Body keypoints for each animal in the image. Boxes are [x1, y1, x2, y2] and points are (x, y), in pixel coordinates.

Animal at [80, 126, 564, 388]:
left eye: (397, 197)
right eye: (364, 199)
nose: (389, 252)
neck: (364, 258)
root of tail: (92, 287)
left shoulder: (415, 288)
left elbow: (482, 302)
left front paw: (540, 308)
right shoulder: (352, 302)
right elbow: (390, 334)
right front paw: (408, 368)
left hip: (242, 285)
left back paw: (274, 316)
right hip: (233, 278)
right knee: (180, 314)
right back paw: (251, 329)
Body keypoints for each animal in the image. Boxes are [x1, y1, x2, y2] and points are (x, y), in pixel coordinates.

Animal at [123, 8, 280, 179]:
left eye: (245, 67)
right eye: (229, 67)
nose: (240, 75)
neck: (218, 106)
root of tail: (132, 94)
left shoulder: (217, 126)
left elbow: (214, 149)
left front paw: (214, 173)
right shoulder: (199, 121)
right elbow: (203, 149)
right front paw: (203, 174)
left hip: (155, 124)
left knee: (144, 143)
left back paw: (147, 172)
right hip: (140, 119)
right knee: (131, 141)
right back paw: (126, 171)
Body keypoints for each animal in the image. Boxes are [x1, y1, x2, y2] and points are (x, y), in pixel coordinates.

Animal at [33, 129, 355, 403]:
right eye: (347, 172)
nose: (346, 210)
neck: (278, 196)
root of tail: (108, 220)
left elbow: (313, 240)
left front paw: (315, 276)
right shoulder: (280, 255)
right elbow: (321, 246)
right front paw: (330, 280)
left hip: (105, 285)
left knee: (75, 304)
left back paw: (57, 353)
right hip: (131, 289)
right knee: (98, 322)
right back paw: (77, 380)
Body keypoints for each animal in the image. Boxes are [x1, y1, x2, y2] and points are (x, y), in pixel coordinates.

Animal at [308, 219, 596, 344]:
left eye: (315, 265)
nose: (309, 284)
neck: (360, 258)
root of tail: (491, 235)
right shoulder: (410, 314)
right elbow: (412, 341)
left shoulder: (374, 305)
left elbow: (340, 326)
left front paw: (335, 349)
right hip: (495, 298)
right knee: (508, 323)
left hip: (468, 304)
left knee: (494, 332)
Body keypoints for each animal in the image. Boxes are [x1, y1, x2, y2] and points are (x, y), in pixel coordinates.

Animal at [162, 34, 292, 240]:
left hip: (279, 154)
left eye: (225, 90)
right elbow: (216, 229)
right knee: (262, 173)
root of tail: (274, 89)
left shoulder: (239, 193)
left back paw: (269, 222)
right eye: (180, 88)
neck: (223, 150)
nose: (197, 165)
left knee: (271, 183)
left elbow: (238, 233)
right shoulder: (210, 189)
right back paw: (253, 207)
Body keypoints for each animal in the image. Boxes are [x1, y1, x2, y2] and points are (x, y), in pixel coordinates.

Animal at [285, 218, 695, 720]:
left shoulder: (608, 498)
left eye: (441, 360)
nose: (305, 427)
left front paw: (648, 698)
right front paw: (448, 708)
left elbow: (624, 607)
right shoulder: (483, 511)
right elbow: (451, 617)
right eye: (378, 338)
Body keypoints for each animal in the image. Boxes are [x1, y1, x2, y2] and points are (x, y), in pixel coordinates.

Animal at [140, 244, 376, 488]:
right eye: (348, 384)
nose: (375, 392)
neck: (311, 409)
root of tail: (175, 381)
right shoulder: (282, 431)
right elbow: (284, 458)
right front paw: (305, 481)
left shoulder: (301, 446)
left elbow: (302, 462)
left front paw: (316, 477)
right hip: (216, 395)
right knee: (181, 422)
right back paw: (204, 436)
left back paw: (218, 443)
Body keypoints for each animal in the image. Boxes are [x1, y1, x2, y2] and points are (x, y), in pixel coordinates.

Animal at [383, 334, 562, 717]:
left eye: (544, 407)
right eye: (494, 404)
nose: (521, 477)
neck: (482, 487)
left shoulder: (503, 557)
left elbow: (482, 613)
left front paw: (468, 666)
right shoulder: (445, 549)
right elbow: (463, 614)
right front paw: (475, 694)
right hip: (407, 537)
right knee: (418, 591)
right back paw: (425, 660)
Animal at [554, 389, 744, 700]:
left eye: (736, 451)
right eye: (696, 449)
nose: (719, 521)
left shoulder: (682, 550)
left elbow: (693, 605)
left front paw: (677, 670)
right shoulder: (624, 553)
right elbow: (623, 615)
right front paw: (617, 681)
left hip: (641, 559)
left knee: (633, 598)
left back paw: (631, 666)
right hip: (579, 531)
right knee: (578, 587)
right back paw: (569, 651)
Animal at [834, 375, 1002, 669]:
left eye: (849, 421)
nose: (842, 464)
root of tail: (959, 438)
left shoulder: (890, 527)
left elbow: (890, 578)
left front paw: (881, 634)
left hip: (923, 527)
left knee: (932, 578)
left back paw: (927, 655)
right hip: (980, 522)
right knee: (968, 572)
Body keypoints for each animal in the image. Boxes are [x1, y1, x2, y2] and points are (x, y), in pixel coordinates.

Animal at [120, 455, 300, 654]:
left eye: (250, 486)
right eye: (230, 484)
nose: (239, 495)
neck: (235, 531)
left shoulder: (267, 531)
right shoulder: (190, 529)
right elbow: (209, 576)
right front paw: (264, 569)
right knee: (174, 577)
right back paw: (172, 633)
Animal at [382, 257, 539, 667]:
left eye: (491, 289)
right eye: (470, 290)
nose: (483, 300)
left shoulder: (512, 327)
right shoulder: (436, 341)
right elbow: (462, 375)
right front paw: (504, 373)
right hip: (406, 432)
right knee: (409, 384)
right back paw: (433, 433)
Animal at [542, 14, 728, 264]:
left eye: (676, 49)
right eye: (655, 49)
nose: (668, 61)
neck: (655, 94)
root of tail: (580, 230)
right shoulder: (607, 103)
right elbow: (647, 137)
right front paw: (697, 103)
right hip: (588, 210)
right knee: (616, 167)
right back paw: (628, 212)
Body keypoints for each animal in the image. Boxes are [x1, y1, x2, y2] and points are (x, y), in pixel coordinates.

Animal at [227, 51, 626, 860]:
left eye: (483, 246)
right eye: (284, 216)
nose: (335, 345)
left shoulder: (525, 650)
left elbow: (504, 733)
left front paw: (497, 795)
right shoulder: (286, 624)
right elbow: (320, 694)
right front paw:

=== EXERCISE DIRECTIONS ===
All of the records are to be reproduced exactly as they were given.

=== ANSWER SECTION ===
Body keypoints for each animal in the image. Boxes are [x1, y1, x2, y2] and points are (x, y), in pixel coordinates.

Animal at [80, 126, 564, 388]:
left eye: (397, 197)
right eye: (364, 199)
nose: (389, 252)
neck: (364, 258)
root of tail: (92, 287)
left shoulder: (415, 288)
left elbow: (482, 302)
left front paw: (540, 308)
right shoulder: (352, 302)
right elbow: (390, 334)
right front paw: (408, 368)
left hip: (242, 285)
left back paw: (274, 316)
right hip: (233, 278)
right knee: (180, 314)
right back paw: (251, 329)
Body keypoints for each animal in the image. Boxes are [x1, y1, x2, y2] and points are (x, y), in pixel coordinates.

Animal at [123, 8, 280, 179]:
left eye: (245, 67)
right eye: (229, 67)
nose: (240, 75)
neck: (218, 106)
root of tail: (132, 94)
left shoulder: (217, 126)
left elbow: (214, 149)
left front paw: (214, 173)
right shoulder: (199, 121)
right elbow: (203, 149)
right front paw: (203, 174)
left hip: (155, 124)
left knee: (144, 143)
left back paw: (147, 172)
right hip: (140, 119)
right knee: (131, 141)
right back paw: (126, 171)
Body keypoints for each animal in the image. Boxes are [x1, y1, x2, y2] and points are (x, y), in pixel coordinates.

Animal at [33, 129, 355, 403]:
right eye: (347, 172)
nose: (346, 210)
neck: (278, 196)
root of tail: (108, 220)
left elbow: (313, 240)
left front paw: (315, 276)
right shoulder: (280, 255)
right elbow: (321, 246)
right front paw: (330, 280)
left hip: (105, 285)
left knee: (75, 304)
left back paw: (57, 353)
right hip: (131, 289)
right knee: (98, 322)
right back paw: (77, 380)
Body keypoints for each animal in the image. Boxes are [x1, y1, x2, y2] and points are (x, y), in pixel coordinates.

Animal at [308, 219, 596, 344]:
left eye: (315, 265)
nose: (309, 284)
neck: (360, 258)
root of tail: (491, 235)
right shoulder: (410, 314)
right elbow: (412, 341)
left shoulder: (374, 305)
left elbow: (340, 326)
left front paw: (335, 349)
right hip: (495, 298)
right knee: (508, 323)
left hip: (468, 304)
left knee: (494, 332)
Body keypoints for each animal in the image. Boxes are [x1, y1, x2, y2] and points are (x, y), in pixel coordinates.

Animal at [162, 34, 292, 240]:
left hip: (279, 154)
left eye: (225, 90)
right elbow: (216, 229)
right knee: (262, 173)
root of tail: (274, 89)
left shoulder: (239, 193)
left back paw: (269, 222)
right eye: (180, 88)
neck: (223, 150)
nose: (197, 165)
left knee: (271, 183)
left elbow: (238, 233)
right shoulder: (210, 189)
right back paw: (253, 207)
Body keypoints for each animal in the image. Boxes are [x1, y1, x2, y2] and points are (x, y), in pixel coordinates.

Animal at [285, 218, 695, 720]:
left shoulder: (608, 498)
left eye: (441, 360)
nose: (305, 427)
left front paw: (648, 698)
right front paw: (448, 708)
left elbow: (624, 607)
right shoulder: (483, 511)
right elbow: (451, 617)
right eye: (378, 338)
Body keypoints for each animal in the image. Boxes are [x1, y1, x2, y2] and points are (x, y), in pixel coordinates.

Animal at [140, 244, 376, 488]:
right eye: (348, 384)
nose: (375, 392)
neck: (311, 409)
root of tail: (175, 381)
right shoulder: (282, 431)
right elbow: (284, 458)
right front paw: (305, 481)
left shoulder: (301, 446)
left elbow: (302, 462)
left front paw: (316, 477)
right hip: (216, 395)
right knee: (181, 422)
right back paw: (204, 436)
left back paw: (218, 443)
Body keypoints for each animal in the image. Boxes are [x1, y1, x2, y2] and points are (x, y), in pixel coordinates.

Animal at [383, 334, 562, 717]:
left eye: (544, 407)
right eye: (494, 404)
nose: (521, 477)
neck: (482, 487)
left shoulder: (503, 557)
left elbow: (482, 613)
left front paw: (468, 666)
right shoulder: (445, 549)
right elbow: (463, 614)
right front paw: (475, 694)
right hip: (407, 537)
right knee: (418, 591)
right back paw: (425, 660)
Animal at [554, 389, 744, 700]:
left eye: (736, 451)
right eye: (696, 449)
nose: (719, 521)
left shoulder: (682, 550)
left elbow: (693, 605)
left front paw: (677, 670)
right shoulder: (624, 553)
right elbow: (623, 615)
right front paw: (617, 681)
left hip: (641, 559)
left knee: (633, 598)
left back paw: (631, 666)
right hip: (579, 531)
right knee: (578, 587)
right back paw: (569, 651)
Animal at [834, 375, 1002, 669]:
left eye: (849, 421)
nose: (842, 464)
root of tail: (959, 438)
left shoulder: (890, 527)
left elbow: (890, 578)
left front paw: (881, 634)
left hip: (923, 527)
left knee: (932, 578)
left back paw: (927, 655)
right hip: (980, 522)
right knee: (968, 572)
Body keypoints for each animal in the image. Boxes are [x1, y1, x2, y2] and points are (x, y), in pixel coordinates.

Animal at [120, 455, 300, 654]:
left eye: (250, 486)
right eye: (230, 484)
nose: (239, 495)
neck: (235, 531)
left shoulder: (267, 531)
right shoulder: (190, 529)
right elbow: (209, 576)
right front paw: (264, 569)
right knee: (174, 577)
right back paw: (172, 633)
Animal at [382, 257, 539, 667]:
left eye: (491, 289)
right eye: (470, 290)
nose: (483, 300)
left shoulder: (512, 327)
right shoulder: (436, 341)
right elbow: (462, 375)
right front paw: (504, 373)
right hip: (406, 432)
right knee: (409, 384)
right back paw: (433, 433)
Animal at [542, 14, 728, 264]:
left eye: (676, 49)
right eye: (655, 49)
nose: (668, 61)
neck: (655, 94)
root of tail: (580, 230)
right shoulder: (607, 103)
right elbow: (647, 137)
right front paw: (697, 103)
right hip: (588, 210)
right knee: (616, 167)
right back paw: (628, 212)
Body keypoints for each animal in the image. Boxes are [x1, y1, x2, y2] and points are (x, y), in pixel coordinates.

Animal at [227, 51, 626, 860]:
left eye: (483, 246)
right eye: (284, 216)
nose: (335, 345)
left shoulder: (525, 650)
left elbow: (504, 733)
left front paw: (497, 795)
right shoulder: (286, 624)
right elbow: (320, 694)
right front paw:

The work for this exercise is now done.